Namun saya merasa cukup cemas dan khawatir. Maklum lagi ramai pemberitaan merebaknya virus varian baru, omicron. Saya berpikir jangan-jangan orang yang batuk tadi terinfeksi omicron.
Dalam hati saya berharap mudah-mudahan orang yang batuk tadi mengenakan masker dan berjarak cukup aman.
Tidak lama kemudian saya kembali mendengar orang yang di belakang tadi batuk lagi. Bahkan saya mendengar nafasnya seperti tersengal sesak.
Saya semakin cemas dan khawatir.

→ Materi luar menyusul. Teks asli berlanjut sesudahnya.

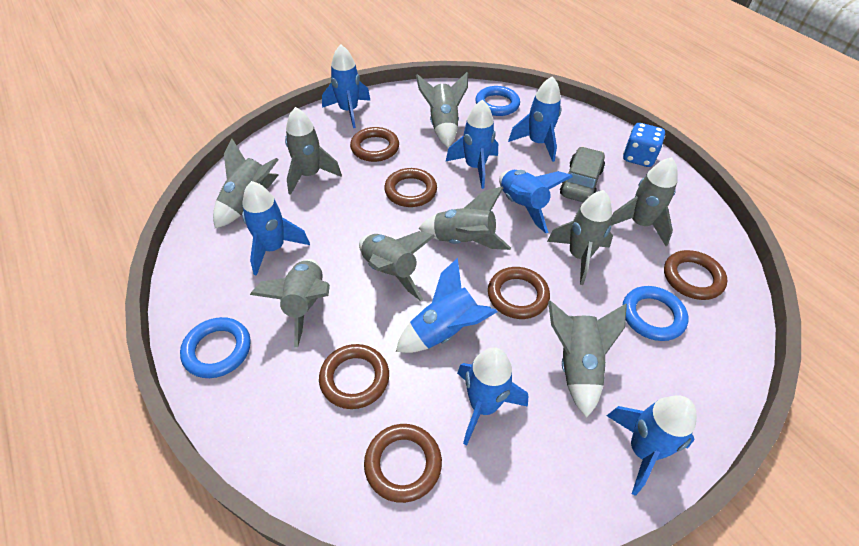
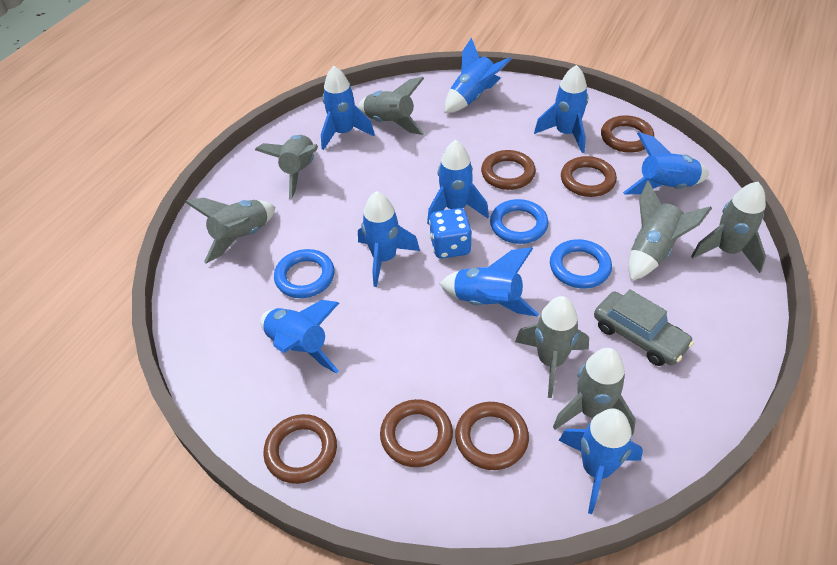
blue rocket: [242,181,310,276] [322,44,371,128] [396,258,497,353] [445,100,498,189] [457,347,528,446] [499,170,573,233] [508,76,561,162] [607,396,696,496] = 8 -> [260,300,339,374] [321,66,375,150] [358,191,420,287] [427,140,489,225] [440,247,539,317] [445,37,511,113] [534,65,588,153] [559,409,643,514] [623,132,709,194] = 9
grey rocket: [213,138,279,228] [250,259,330,347] [285,107,342,195] [359,231,435,301] [416,72,468,147] [419,187,511,250] [547,190,613,285] [548,301,627,418] [610,157,678,246] = 9 -> [185,198,275,263] [255,135,318,199] [358,77,424,135] [515,296,589,398] [553,348,636,435] [628,181,712,281] [691,182,766,273] = 7

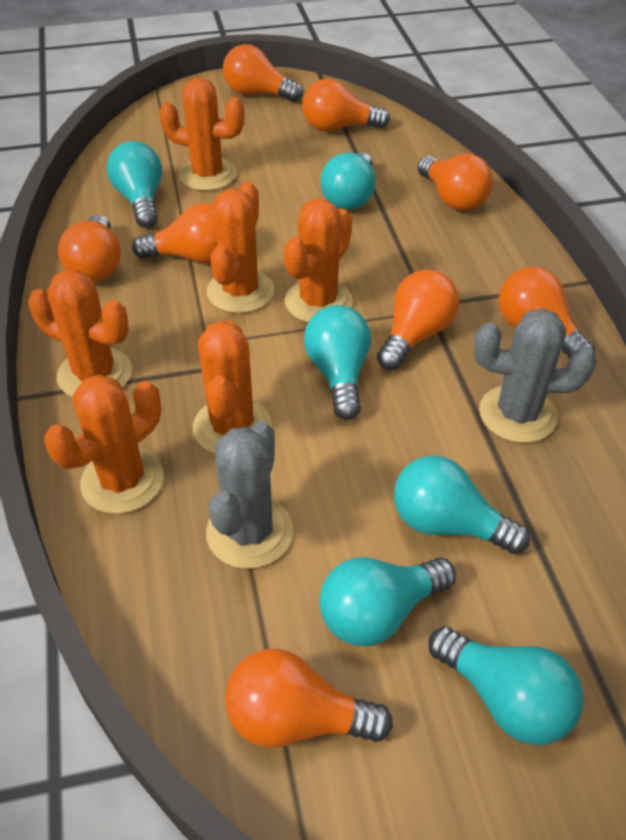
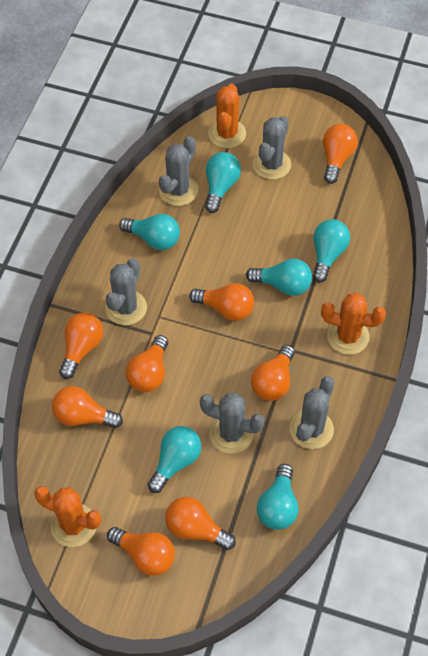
grey cactus: [206,421,293,569] [474,308,597,443] = 2 -> [105,258,147,325] [159,136,198,206] [200,393,265,454] [253,116,291,180] [290,376,335,449] = 5
orange cactus: [28,270,132,397] [44,375,164,514] [159,78,245,191] [193,321,271,454] [207,181,274,313] [284,199,353,323] = 6 -> [34,486,101,547] [208,84,246,148] [321,293,386,355] = 3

Tapi lagi-lagi saya berharap mudah-mudahan orang yang batuk tadi mengenakan masker dan berjarak cukup aman.
Belum lagi saya selesai menenangkan diri, saya kembali mendengar orang yang di belakang tadi batuk lagi. Bahkan berkali-kali. Hidungnya sekarang terdengar seperti mampat tersumbat.
Dengan perasaan cemas, jengkel, dan marah, saya pun penasaran dan menoleh ke belakang mencari tahu siapa yang batuk tadi. Betapa terkejut dan khawatirnya saya saat itu. Saya melihat orang yang batuk tadi ternyata tidak memakai masker sama sekali. Jaraknya pun cukup rapat dengan punggung saya, tidak lebih dari 30 centi meter.
Terus terang perasaan saya waktu itu tidak karuan, antara cemas, jengkel, dan marah. Sebab saya perkirakan droplets dari batuk orang tadi yang berkali-kali itu pasti banyak yang menempel di rambut dan punggung saya.
Saya coba menoleh kembali ke belakang sambil menunjukkan gestur tidak suka. Tapi orang yang di belakang itu seolah-olah tak mau melihat gestur ketidaksukaan saya.
Disertai perasaan cemas, jengkel, dan marah, saya pun memutuskan untuk keluar dari antrean. Kemudian saya duduk kembali di kursi  yang ada di sana.
Setelah duduk di kursi, saya bisa melihat dengan jelas siapa  orang yang batuk tadi. Seorang laki-laki muda. Saya kemudian tahu bahwa orang-orang yang mengantre di belakang saya itu adalah guru-guru sekolah dasar, temasuk orang yang batuk tadi.
Saya pun kemudian tahu bahwa orang yang  batuk tadi adalah seorang  guru honorer fresh graduate dari salah sebuah perguruan tinggi swasta lokal. Menurut informasi yang saya terima kemudian, orang yang batuk tadi mengajar mata pelajaran PJOK (pendidikan jasmani, olah  raga, dan kesehatan).
Saya merasa heran dan hanya geleng-geleng kepala. Saya tidak habis fikir, kok ada seorang guru olah raga seperti itu, sangat tidak taat protokol kesehatan. Padahal apa yang dia lakukan itu sangat membahayakan orang lain.
Sebagai seorang guru, batuk "di atas kepala" orang lain juga merupakan perilaku yang sangat tidak beretika dan tidak terpuji. Perilaku yang tidak patut dicontoh oleh siapa pun.
Apa yang saya sampaikan tersebut  bukan bermaksud untuk mendiskreditkan seorang guru. Saya hanya ingin memberikan sebuah gambaran, bahwa tidak semua orang mampu memiliki sikap waspada terhadap bahaya virus corona. Jangankan orang biasa, orang yang berpendidikan pun ternyata seperti itu. Menyedihkan.